Este fenómeno (da indisciplina) não é, contudo, apenas português, observando-se, hoje, em vários países da Europa. Os pais acusam a escola de não conseguir desempenhar o seu papel educativo junto dos seus filhos; os professores atribuem a indisciplina à falta de regras que as crianças e jovens têm em casa, o que se reflecte depois na escola e prejudica a aprendizagem.
Em Março deste ano, num encontro realizado na cidade espanhola de Valência um grande número de especialistas em educação, defendeu que o aumento da violência e da indisciplina nas escolas resulta, sobretudo, de uma crise de autoridade familiar. Os pais não estabelecem regras e limites em casa e transferem essa responsabilidade para os professores.

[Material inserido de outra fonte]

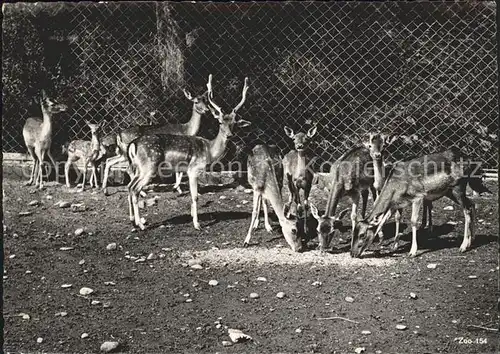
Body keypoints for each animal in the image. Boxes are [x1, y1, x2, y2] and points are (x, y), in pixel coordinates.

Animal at [350, 147, 490, 258]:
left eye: (362, 235)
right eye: (353, 233)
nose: (352, 253)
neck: (395, 187)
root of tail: (471, 162)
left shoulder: (417, 196)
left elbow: (413, 221)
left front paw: (412, 252)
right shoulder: (395, 205)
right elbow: (388, 220)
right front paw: (393, 246)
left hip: (458, 187)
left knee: (467, 209)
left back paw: (463, 246)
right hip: (449, 192)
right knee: (472, 205)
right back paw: (472, 240)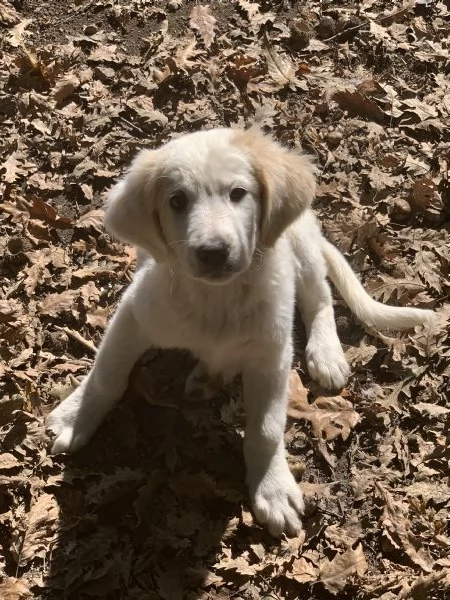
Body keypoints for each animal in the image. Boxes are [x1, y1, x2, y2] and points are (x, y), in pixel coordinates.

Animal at [47, 129, 434, 536]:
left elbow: (266, 429)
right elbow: (107, 375)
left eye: (238, 193)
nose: (213, 252)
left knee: (320, 298)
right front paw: (76, 417)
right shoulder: (134, 314)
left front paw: (272, 488)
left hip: (300, 244)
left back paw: (325, 353)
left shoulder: (271, 356)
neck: (218, 299)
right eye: (177, 201)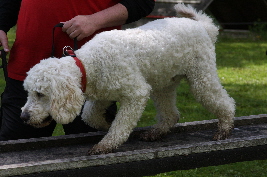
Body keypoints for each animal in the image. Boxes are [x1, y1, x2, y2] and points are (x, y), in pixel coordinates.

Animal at [21, 3, 237, 155]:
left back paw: (225, 128)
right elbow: (89, 116)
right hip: (163, 84)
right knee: (171, 114)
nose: (23, 117)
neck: (90, 64)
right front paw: (105, 124)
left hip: (201, 78)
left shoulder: (136, 94)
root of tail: (201, 25)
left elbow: (121, 124)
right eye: (28, 93)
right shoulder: (103, 95)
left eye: (40, 94)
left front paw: (106, 144)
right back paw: (157, 132)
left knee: (225, 102)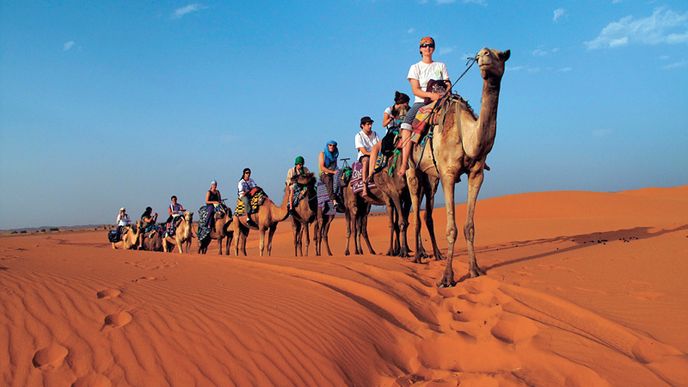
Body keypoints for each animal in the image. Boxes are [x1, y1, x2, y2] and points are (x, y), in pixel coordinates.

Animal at [404, 47, 510, 286]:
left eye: (501, 55)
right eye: (481, 53)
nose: (485, 55)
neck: (466, 135)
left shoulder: (476, 174)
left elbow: (469, 227)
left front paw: (474, 270)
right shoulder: (448, 174)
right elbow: (451, 229)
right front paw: (447, 277)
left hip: (430, 177)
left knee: (425, 213)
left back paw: (432, 254)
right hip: (412, 171)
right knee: (415, 213)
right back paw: (416, 257)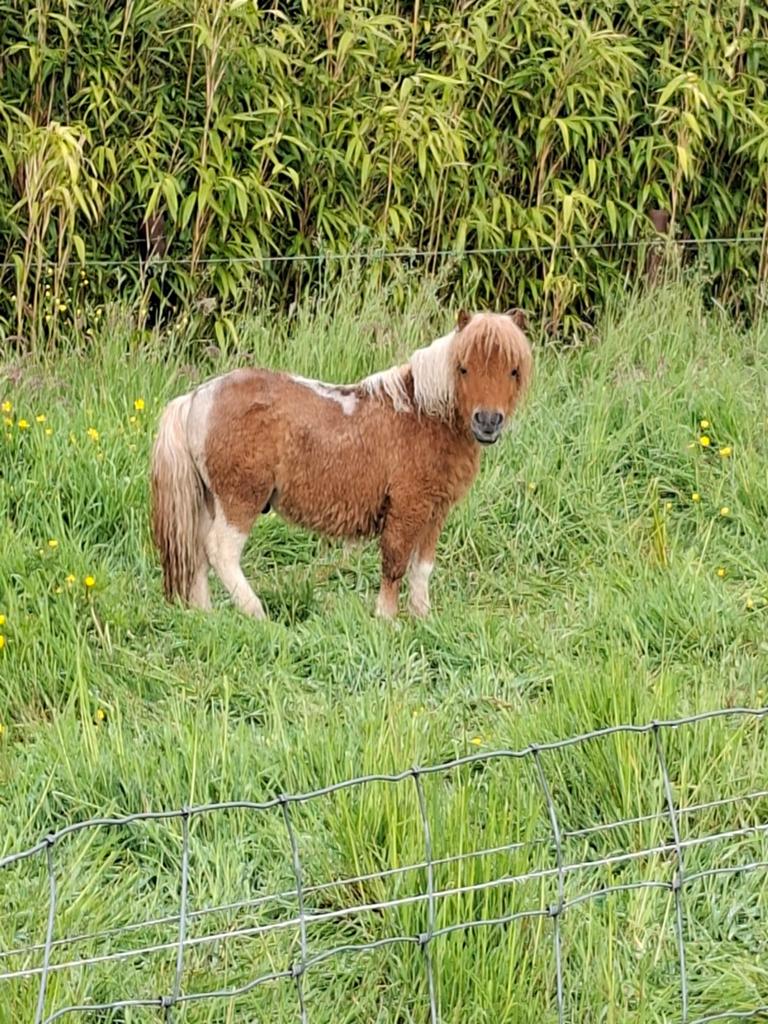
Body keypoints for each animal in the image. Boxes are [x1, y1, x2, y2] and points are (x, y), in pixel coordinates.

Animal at [150, 309, 532, 620]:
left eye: (513, 370)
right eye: (463, 368)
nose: (487, 421)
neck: (424, 413)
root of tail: (196, 398)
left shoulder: (434, 513)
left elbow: (421, 568)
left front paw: (423, 618)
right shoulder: (407, 508)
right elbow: (394, 564)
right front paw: (387, 620)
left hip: (210, 501)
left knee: (198, 552)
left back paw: (206, 615)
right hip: (240, 500)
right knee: (221, 552)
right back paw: (256, 613)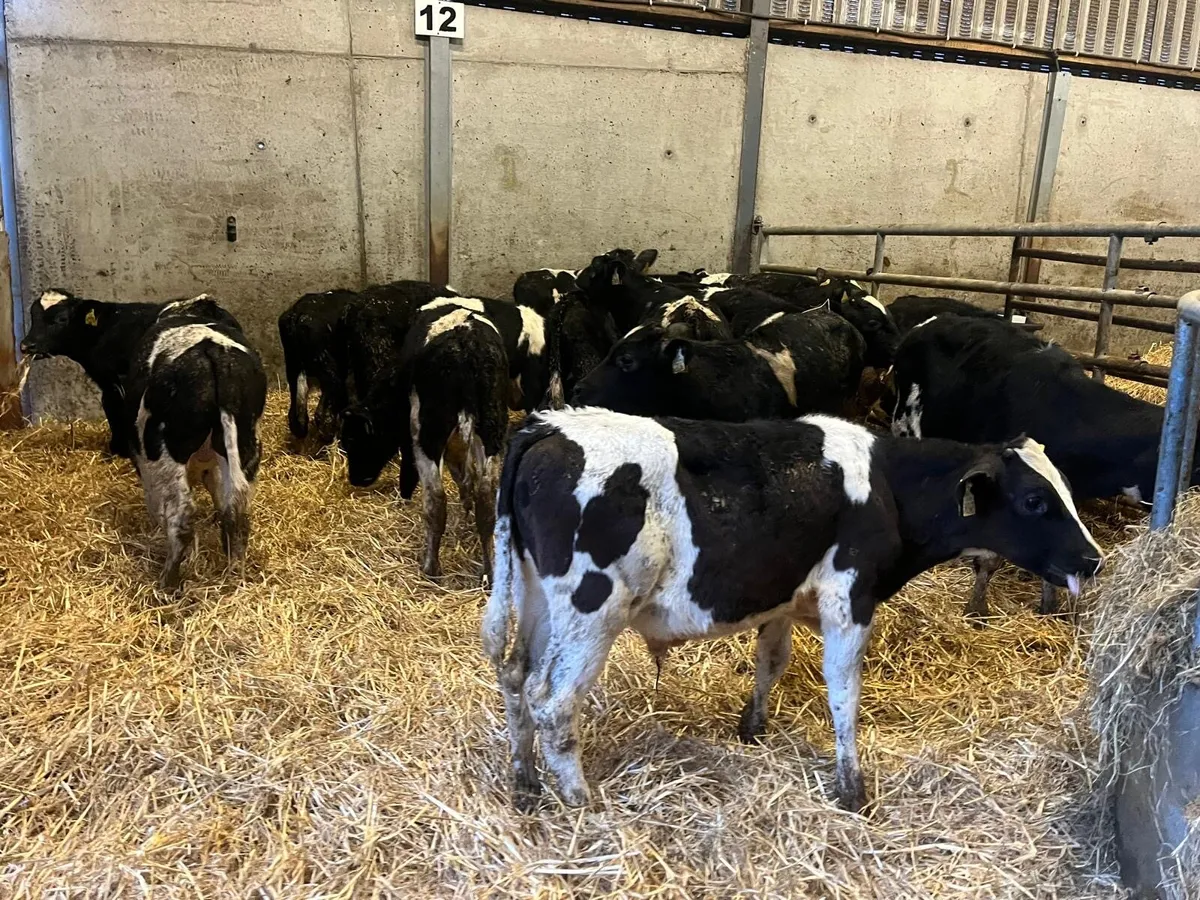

Nessa reunião, o filósofo Fernando Savater, autor do livro “Ética para um Jovem”, notou que a generalidade dos pais das sociedades actuais condicionados pelo pouco tempo que habitualmente passam com os filhos, preferem que esse convivio “seja alegre” e sem conflitos, preferindo transferir a responsabilidade do exercício da autoridade para as escolas e para os professores. Só que, quando os professores tentam desempenhar esse papel “são os próprios pais e mães que não exerceram essa autoridade sobre os filhos que tentam exercê-la sobre os professores, confrontando-os”, nota Savater. Alerta para a situação de professores “psicologicamente esgotados” que se transformam “em autênticas vítimas nas mãos dos alunos”. E salienta: “A boa educação é cara, mas a má educação é muito mais cara”, diz não se referindo apenas ao aspecto económico do problema mas a todas as consequências que podem resultar da indisciplina. Savater recomenda aos pais a necessidade de transmitirem aos seus filhos a ideia de que receber uma educação é “uma oportunidade e um privilégio”.
O fenómeno da indisciplina nas escolas também não é de agora. O psiquiatra e psicanalista João dos Santos, uma referência na área da saúde mental e da educação, conta no seu livro “Ensaios sobre Educação” publicado em 1991: “Quando o meu
filho mais novo andava no 6º ano, recebi uma vez um postal do senhor director do ciclo, a dizer: ‘o seu filho foi expulso da aula de trabalhos manuais por estar a brincar’”, relata. “Vai daí, eu disse: ‘desculpe, senhor director, sempre julguei que as aulas de trabalhos manuais eram para brincar... mas se houve uma questão mais séria, se ele faltou ao respeito a alguém, isso não é coisa que se mande dizer num bilhete postal”, escreve João dos Santos, prosseguindo: “devia, quando muito, vir numa carta confidencial... Se o assunto é assim tão sério, deviam conversar comigo, para me explicar como e porquê eu lhe devo dar a carga de tareia que o tom seco do postal sugere.” E o psicanalista confidencia: “Tive ainda vontade de dizer mas calei-me a tempo de não ofender: ‘Eu, quando o meu filho me faltar ao respeito, chego-lhe...e os senhores? Ficam-se?’. Ficou assim esclarecido que João dos Santos se recusava a castigar o filho “por conta ou por razões de outrem”. No seu entender, “o director tinha autoridade mas não sabia aplicá-la senão através do burocratismo que o impedia de funcionar em termos de relações humanas. Era o porta voz da escola, que exigia aos pais que disciplinassem a escola...”, escreve o médico psicanalista, numa mensagem dirigida a pais e professores.